Metakaolin and GGBFS were investigated as precursors on the production of one- and two-part alkali-activated binders, using identical mix designs with both preparation methods. From their mix formulations, it was seen that one-part alkali-activated metakaolin demanded having higher water-to-solids ratio than one-part alkali-activated GGBFS. This combined with the fact that the precursors had different compositions, made each system behave differently.

One-part mix was seen to slow the setting time (67% for GGBFS and 15% for metakaolin) and increase the total heat of reaction (3.6% for GGBFS and 11.5% for metakaolin). This was probably due to the delayed dissolution of the precursors and following alkali activation. The evaporation of water during the curing period affected mostly the mass loss of the alkali-activated metakaolin, indicating that they had a larger concentration of macropores. However, the shrinkage of the pastes was larger for GGBFS pastes, meaning that the evaporation of water was occurring at the meso- and microscale pores which created internal capillary stresses and induced shrinkage. Two-part mixes led to the highest compressive strengths of each system. Two-part GGBFS pastes reached an average compressive strength of 45.5 MPa after 28 days, while two-part metakaolin pastes reached an average of 21.1 MPa. The one-part mixes were 85% and 83% of the strength of their respective alkali-activated system, being 38.4 MPa for one-part GGBFS and 17.2 MPa for one-part metakaolin.

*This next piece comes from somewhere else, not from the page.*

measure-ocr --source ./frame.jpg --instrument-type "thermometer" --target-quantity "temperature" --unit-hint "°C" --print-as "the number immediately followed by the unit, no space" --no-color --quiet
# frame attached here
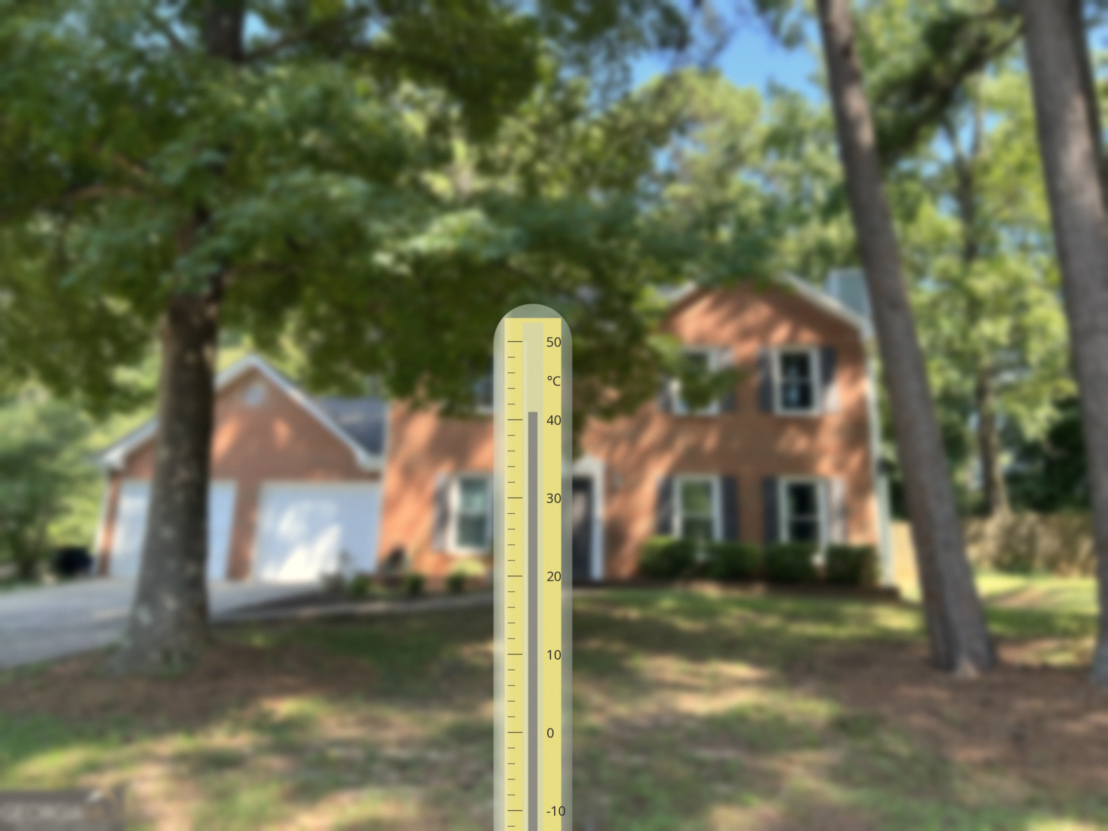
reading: 41°C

The TGA–DSC revealed that alkali-activated metakaolin had a lower mass loss (12%) than alkali-activated GGBFS (20%) when submitted to high temperatures, for both one-part and two-part mix. Similarly, the morphology of the alkali-activated binders, as obtained by SEM analysis, had no differences between one-part and two-part. However, alkali-activated metakaolin presented a matrix formed of grouped amorphous particulates, while alkali-activated GGBFS seemed to present a more homogenous matrix with some undissolved GGBFS particles. Thereafter, the XRD showed that the alkali-activated metakaolin had the characteristic amorphous peak of metakaolin, and the main crystalline phase identified was quartz. Regarding GGBFS, the XRD patterns showed that GGBFS was mostly amorphous, and that the one- and two-part alkali-activated GGBFS showed the same amorphous broad peak from GGBFS, as well as quartz and Mg–Al–OH hydrotalcite, as crystalline phases. Lastly, the EDS analysis and the solid-state MAS NMR indicated that metakaolin and GGBFS two-part mixes presented more N–A–S–H and C–A–S–H phases, respectively, than in the one-part mix.